Chief Minister Devendra Fadnavis approved the rules Tuesday. The move comes in the wake of several cases in the state, especially in Mumbai, where builders have refused to sell apartments based on a buyer’s religion, marital status or dietary preferences.
The draft rules for implementation of the law governing real estate, which were notified by the state government in the run-up to the elections, has now been finalised and will come into effect by next week.
Under the new rules, approved parking spaces (covered) can now be sold. In a bid to regulate these sales, the government has mandated that developers must formally disclose details of this sale. The government has also permitted builders to even demarcate such parking spaces as ‘sold’. Prevailing rules grant cooperative housing societies powers to distribute parking space among members.
In December 2016, Maharashtra became the country’s seventh state to notify draft rules for the implementation of RERA. Though the Centre, which passed the Act last year, had given all states and union territories a deadline of October 31, only Uttar Pradesh, Gujarat, Madhya Pradesh, Delhi, Chandigarh, Karnataka and Maharashtra had notified their state-specific rules then.
Some of the clauses that were excluded in the earlier draft have now been included. These clauses include a provision requiring developers to make public on the proposed housing regulator’s website disclosures pertaining to building approvals obtained. Another provision requires the developers to make similar disclosures regarding their past track record of project delivery.

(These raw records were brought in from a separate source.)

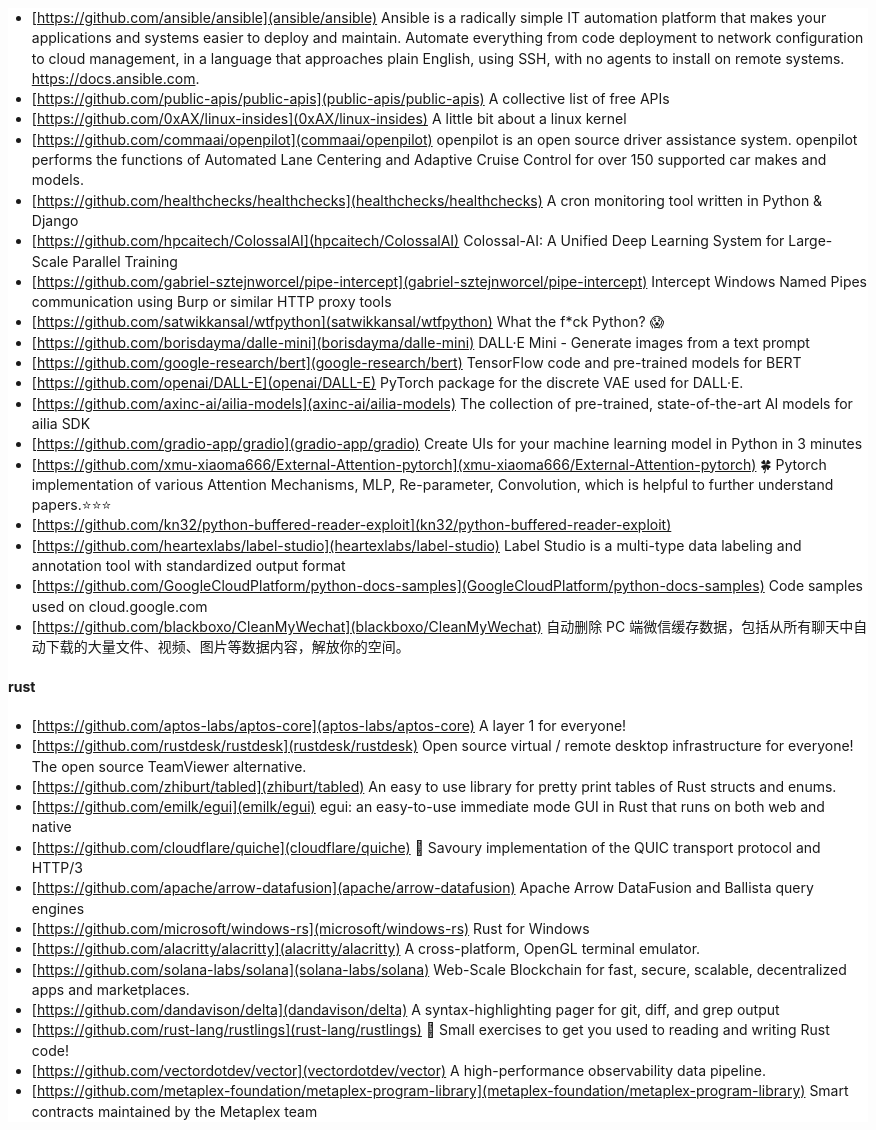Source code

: * [https://github.com/ansible/ansible](ansible/ansible) Ansible is a radically simple IT automation platform that makes your applications and systems easier to deploy and maintain. Automate everything from code deployment to network configuration to cloud management, in a language that approaches plain English, using SSH, with no agents to install on remote systems. https://docs.ansible.com.
* [https://github.com/public-apis/public-apis](public-apis/public-apis) A collective list of free APIs
* [https://github.com/0xAX/linux-insides](0xAX/linux-insides) A little bit about a linux kernel
* [https://github.com/commaai/openpilot](commaai/openpilot) openpilot is an open source driver assistance system. openpilot performs the functions of Automated Lane Centering and Adaptive Cruise Control for over 150 supported car makes and models.
* [https://github.com/healthchecks/healthchecks](healthchecks/healthchecks) A cron monitoring tool written in Python & Django
* [https://github.com/hpcaitech/ColossalAI](hpcaitech/ColossalAI) Colossal-AI: A Unified Deep Learning System for Large-Scale Parallel Training
* [https://github.com/gabriel-sztejnworcel/pipe-intercept](gabriel-sztejnworcel/pipe-intercept) Intercept Windows Named Pipes communication using Burp or similar HTTP proxy tools
* [https://github.com/satwikkansal/wtfpython](satwikkansal/wtfpython) What the f*ck Python? 😱
* [https://github.com/borisdayma/dalle-mini](borisdayma/dalle-mini) DALL·E Mini - Generate images from a text prompt
* [https://github.com/google-research/bert](google-research/bert) TensorFlow code and pre-trained models for BERT
* [https://github.com/openai/DALL-E](openai/DALL-E) PyTorch package for the discrete VAE used for DALL·E.
* [https://github.com/axinc-ai/ailia-models](axinc-ai/ailia-models) The collection of pre-trained, state-of-the-art AI models for ailia SDK
* [https://github.com/gradio-app/gradio](gradio-app/gradio) Create UIs for your machine learning model in Python in 3 minutes
* [https://github.com/xmu-xiaoma666/External-Attention-pytorch](xmu-xiaoma666/External-Attention-pytorch) 🍀 Pytorch implementation of various Attention Mechanisms, MLP, Re-parameter, Convolution, which is helpful to further understand papers.⭐⭐⭐
* [https://github.com/kn32/python-buffered-reader-exploit](kn32/python-buffered-reader-exploit)
* [https://github.com/heartexlabs/label-studio](heartexlabs/label-studio) Label Studio is a multi-type data labeling and annotation tool with standardized output format
* [https://github.com/GoogleCloudPlatform/python-docs-samples](GoogleCloudPlatform/python-docs-samples) Code samples used on cloud.google.com
* [https://github.com/blackboxo/CleanMyWechat](blackboxo/CleanMyWechat) 自动删除 PC 端微信缓存数据，包括从所有聊天中自动下载的大量文件、视频、图片等数据内容，解放你的空间。

#### rust
* [https://github.com/aptos-labs/aptos-core](aptos-labs/aptos-core) A layer 1 for everyone!
* [https://github.com/rustdesk/rustdesk](rustdesk/rustdesk) Open source virtual / remote desktop infrastructure for everyone! The open source TeamViewer alternative.
* [https://github.com/zhiburt/tabled](zhiburt/tabled) An easy to use library for pretty print tables of Rust structs and enums.
* [https://github.com/emilk/egui](emilk/egui) egui: an easy-to-use immediate mode GUI in Rust that runs on both web and native
* [https://github.com/cloudflare/quiche](cloudflare/quiche) 🥧 Savoury implementation of the QUIC transport protocol and HTTP/3
* [https://github.com/apache/arrow-datafusion](apache/arrow-datafusion) Apache Arrow DataFusion and Ballista query engines
* [https://github.com/microsoft/windows-rs](microsoft/windows-rs) Rust for Windows
* [https://github.com/alacritty/alacritty](alacritty/alacritty) A cross-platform, OpenGL terminal emulator.
* [https://github.com/solana-labs/solana](solana-labs/solana) Web-Scale Blockchain for fast, secure, scalable, decentralized apps and marketplaces.
* [https://github.com/dandavison/delta](dandavison/delta) A syntax-highlighting pager for git, diff, and grep output
* [https://github.com/rust-lang/rustlings](rust-lang/rustlings) 🦀 Small exercises to get you used to reading and writing Rust code!
* [https://github.com/vectordotdev/vector](vectordotdev/vector) A high-performance observability data pipeline.
* [https://github.com/metaplex-foundation/metaplex-program-library](metaplex-foundation/metaplex-program-library) Smart contracts maintained by the Metaplex team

A key provision that the state’s draft rules mandate is that the developers must make disclosures regarding the marketability of the title of the land, which is not mentioned in the Centre’s draft. “This rule will save the common man from examining voluminous documents pertaining to the title of the land,” said a senior official.
Further, for filing a complaint with the housing authority, a flat buyer or a complainant will have to pay a fee of Rs 5,000.
The amount initially fixed was Rs 10,000, while state officials argued that this would deter frivolous complaints, questions were raised over this restriction imposed on an aggrieved flat buyer. Following opposition, the complaint fee was reduced to half. This fee fixed in the Centre’s draft is just Rs 1,000. While the registration fees for brokers/real estate agents have been slashed, the same has been increased for builders/developers.
Meanwhile, the new Act will restrict the practice of selling a flat to the customer without having put a building slab or without obtaining a commencement certificate (CC) for a housing project. “The Act disallows selling or advertising a flat sale before the commencement certificate is in place. All advertisements done even after obtaining a CC will have to be done with a proper registration number,” said an official.
Also, while the rules aim to safeguard interests of flat buyers, the government has also retained a provision that allows developers to cancel a sale agreement with a buyer if the latter is found to have dishonoured any of the terms and conditions under the agreement. “A builder can cancel a sale agreement if a buyer defaults three times,” said the official.